About this exercise
Say how many lines in the listing below contain the word "Deutschland". Give the number alone.

Supplied data

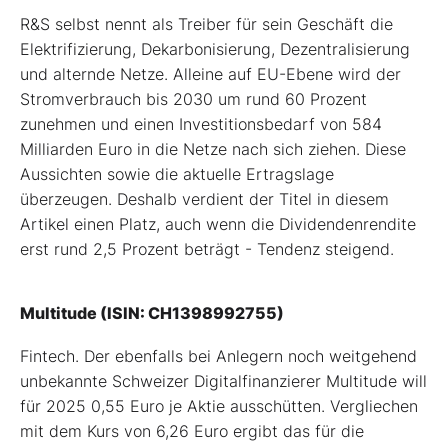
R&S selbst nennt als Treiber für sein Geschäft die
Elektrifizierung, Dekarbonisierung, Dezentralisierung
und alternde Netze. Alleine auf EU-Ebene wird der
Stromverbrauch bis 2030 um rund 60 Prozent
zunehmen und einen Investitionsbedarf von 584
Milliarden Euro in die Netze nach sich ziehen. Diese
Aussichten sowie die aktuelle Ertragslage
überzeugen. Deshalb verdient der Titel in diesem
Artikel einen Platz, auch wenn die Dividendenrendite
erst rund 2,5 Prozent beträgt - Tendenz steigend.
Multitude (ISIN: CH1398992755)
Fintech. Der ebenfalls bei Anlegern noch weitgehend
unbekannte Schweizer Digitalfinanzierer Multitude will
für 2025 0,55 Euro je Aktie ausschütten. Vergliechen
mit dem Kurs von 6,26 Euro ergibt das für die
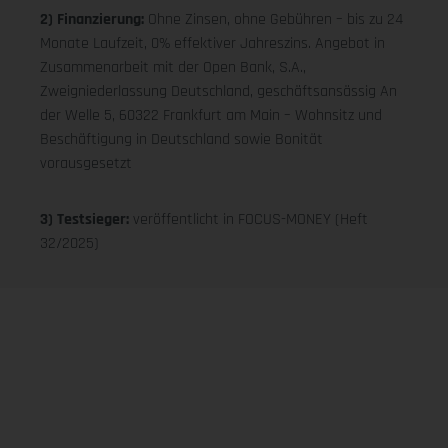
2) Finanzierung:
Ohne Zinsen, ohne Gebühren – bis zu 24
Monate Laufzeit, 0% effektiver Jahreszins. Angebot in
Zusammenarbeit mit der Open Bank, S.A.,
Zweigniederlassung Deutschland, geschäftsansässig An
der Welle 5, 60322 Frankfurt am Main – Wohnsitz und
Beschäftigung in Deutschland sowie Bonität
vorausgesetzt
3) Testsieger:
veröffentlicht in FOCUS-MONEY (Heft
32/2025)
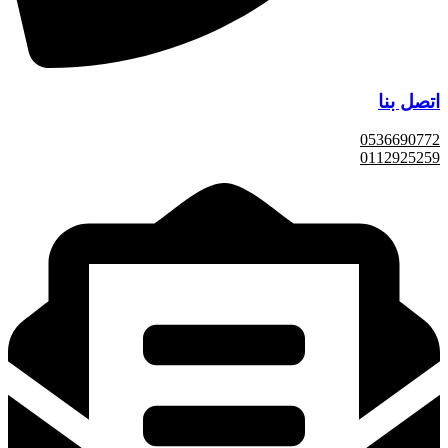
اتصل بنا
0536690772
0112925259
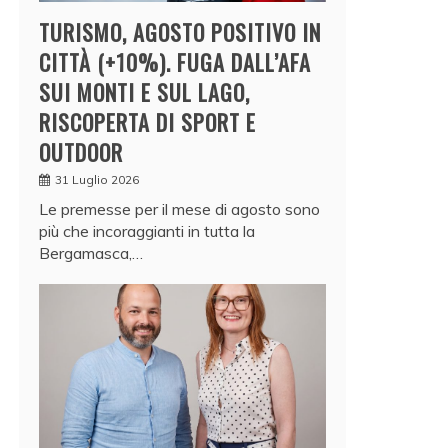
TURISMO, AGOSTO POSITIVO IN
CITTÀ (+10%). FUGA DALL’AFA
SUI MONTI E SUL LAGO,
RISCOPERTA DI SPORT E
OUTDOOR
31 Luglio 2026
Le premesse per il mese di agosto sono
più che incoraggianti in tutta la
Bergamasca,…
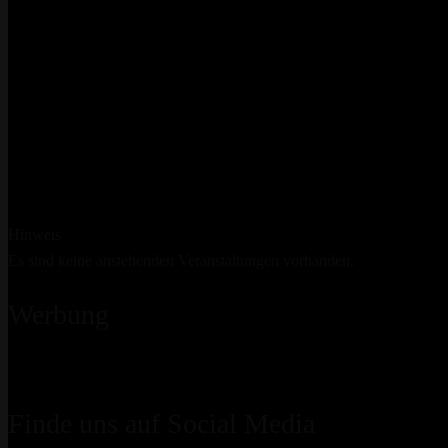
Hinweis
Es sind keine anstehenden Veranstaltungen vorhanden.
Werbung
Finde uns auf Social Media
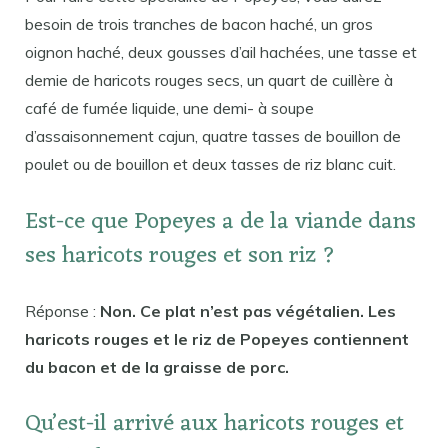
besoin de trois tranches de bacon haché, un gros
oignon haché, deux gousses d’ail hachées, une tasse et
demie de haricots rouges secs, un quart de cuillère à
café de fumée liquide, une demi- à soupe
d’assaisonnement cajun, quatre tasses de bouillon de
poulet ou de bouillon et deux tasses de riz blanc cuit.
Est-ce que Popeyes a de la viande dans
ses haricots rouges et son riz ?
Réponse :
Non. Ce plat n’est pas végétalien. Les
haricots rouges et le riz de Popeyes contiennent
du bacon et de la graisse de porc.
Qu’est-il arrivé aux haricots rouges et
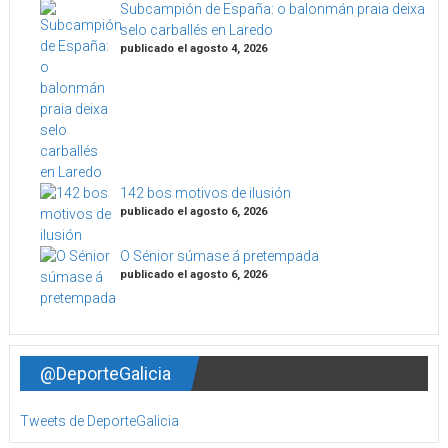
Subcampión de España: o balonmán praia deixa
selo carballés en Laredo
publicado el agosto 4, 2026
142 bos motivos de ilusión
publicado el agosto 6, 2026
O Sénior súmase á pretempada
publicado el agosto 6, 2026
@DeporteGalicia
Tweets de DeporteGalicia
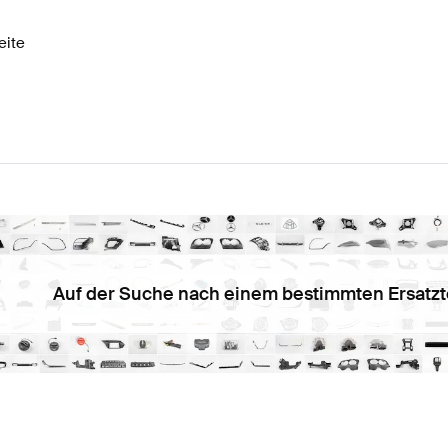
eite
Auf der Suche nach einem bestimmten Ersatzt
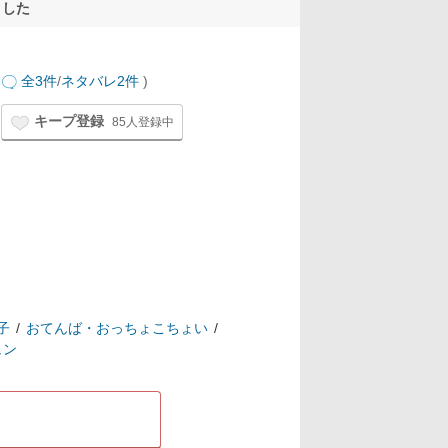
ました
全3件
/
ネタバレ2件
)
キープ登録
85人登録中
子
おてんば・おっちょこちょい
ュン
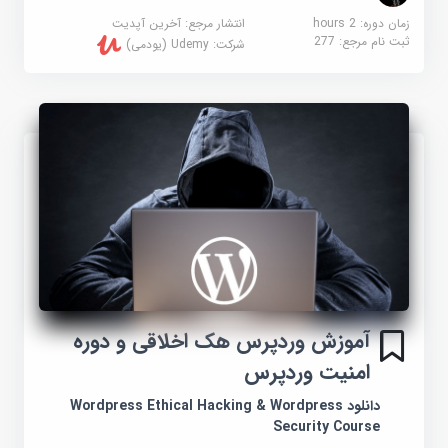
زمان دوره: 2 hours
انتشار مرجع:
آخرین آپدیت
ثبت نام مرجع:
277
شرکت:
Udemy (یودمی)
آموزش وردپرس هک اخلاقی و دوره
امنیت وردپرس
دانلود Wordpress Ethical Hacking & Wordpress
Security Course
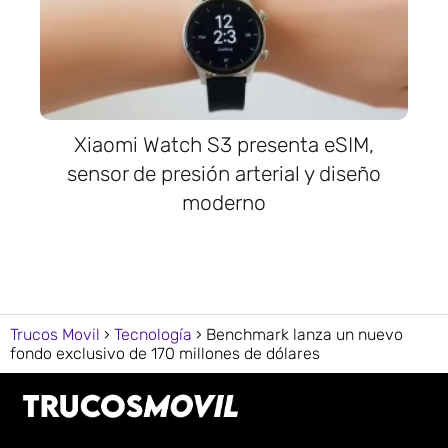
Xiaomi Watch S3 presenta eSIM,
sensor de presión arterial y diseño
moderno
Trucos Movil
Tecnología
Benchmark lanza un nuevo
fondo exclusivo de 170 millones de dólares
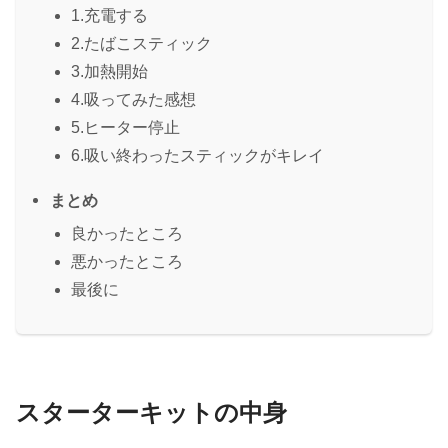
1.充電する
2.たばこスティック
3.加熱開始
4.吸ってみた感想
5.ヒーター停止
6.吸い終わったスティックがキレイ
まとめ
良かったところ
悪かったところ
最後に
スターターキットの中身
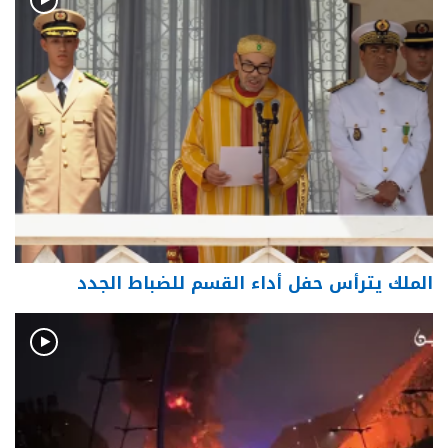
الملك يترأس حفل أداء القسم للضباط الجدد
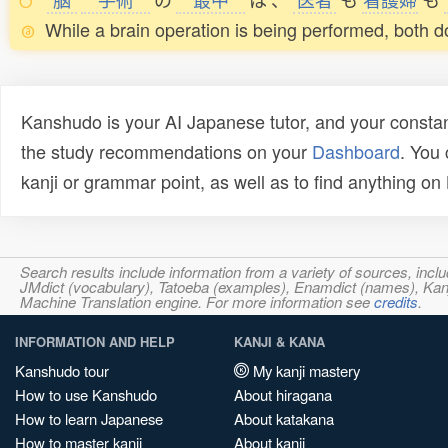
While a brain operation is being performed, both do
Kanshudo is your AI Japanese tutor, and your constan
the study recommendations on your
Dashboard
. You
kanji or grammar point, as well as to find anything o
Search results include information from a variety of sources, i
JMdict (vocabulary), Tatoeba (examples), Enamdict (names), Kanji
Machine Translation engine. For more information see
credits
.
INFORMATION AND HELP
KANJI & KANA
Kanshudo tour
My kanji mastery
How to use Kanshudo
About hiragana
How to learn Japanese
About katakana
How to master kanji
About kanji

Solution
2